Data entries
____

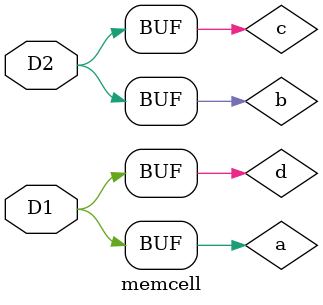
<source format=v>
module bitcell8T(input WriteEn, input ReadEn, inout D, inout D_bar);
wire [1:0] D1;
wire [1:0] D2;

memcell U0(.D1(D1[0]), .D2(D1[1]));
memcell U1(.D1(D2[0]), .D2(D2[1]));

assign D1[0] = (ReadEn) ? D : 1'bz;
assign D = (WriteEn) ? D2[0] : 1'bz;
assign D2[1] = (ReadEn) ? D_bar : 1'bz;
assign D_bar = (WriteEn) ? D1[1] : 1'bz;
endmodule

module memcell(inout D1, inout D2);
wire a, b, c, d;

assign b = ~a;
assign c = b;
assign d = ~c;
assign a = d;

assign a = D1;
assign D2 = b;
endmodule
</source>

____

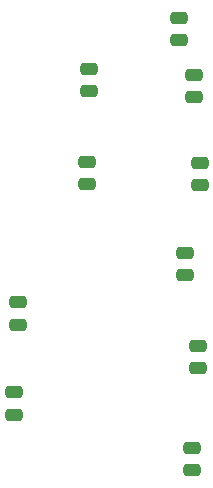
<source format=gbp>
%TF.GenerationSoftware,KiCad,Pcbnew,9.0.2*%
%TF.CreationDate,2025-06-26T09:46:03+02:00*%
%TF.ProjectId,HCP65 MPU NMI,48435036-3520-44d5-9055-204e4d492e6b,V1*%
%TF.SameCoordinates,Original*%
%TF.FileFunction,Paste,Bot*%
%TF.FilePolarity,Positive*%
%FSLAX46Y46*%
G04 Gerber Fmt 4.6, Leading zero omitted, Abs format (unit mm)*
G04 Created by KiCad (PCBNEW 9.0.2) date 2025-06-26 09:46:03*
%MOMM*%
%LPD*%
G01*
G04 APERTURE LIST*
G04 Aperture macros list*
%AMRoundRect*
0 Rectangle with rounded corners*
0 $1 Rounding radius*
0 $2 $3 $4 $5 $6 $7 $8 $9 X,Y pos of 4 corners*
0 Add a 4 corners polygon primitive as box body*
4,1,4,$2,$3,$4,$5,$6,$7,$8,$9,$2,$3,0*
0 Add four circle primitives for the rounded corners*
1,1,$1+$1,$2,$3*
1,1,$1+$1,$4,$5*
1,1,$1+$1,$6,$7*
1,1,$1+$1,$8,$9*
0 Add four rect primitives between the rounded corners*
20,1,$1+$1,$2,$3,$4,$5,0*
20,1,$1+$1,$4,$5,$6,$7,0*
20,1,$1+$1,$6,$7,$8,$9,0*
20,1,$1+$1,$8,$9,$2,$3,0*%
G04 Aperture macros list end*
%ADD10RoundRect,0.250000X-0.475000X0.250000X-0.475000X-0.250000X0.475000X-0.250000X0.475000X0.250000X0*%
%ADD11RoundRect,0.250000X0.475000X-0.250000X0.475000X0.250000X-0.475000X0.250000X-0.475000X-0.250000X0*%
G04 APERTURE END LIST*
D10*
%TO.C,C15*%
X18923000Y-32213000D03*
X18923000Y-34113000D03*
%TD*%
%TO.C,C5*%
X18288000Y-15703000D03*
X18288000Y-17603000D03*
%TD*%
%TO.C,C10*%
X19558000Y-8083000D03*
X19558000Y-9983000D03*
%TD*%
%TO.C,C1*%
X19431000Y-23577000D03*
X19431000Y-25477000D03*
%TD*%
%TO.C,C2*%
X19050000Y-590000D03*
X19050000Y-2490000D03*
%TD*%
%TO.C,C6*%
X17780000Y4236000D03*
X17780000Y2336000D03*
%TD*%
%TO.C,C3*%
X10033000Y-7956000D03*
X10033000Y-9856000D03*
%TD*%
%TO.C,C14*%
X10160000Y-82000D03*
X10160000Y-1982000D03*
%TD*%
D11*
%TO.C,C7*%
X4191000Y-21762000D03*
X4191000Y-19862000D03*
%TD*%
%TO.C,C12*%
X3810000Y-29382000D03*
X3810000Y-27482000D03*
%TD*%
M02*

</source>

____

• _What needs to be done_: Would you copy out exactly the lines above that start at the one containing "<source format=v>" and end at the one containing "assign a = d;", inclusive?

• _Answer to this task_:
<source format=v>
module bitcell8T(input WriteEn, input ReadEn, inout D, inout D_bar);
wire [1:0] D1;
wire [1:0] D2;

memcell U0(.D1(D1[0]), .D2(D1[1]));
memcell U1(.D1(D2[0]), .D2(D2[1]));

assign D1[0] = (ReadEn) ? D : 1'bz;
assign D = (WriteEn) ? D2[0] : 1'bz;
assign D2[1] = (ReadEn) ? D_bar : 1'bz;
assign D_bar = (WriteEn) ? D1[1] : 1'bz;
endmodule

module memcell(inout D1, inout D2);
wire a, b, c, d;

assign b = ~a;
assign c = b;
assign d = ~c;
assign a = d;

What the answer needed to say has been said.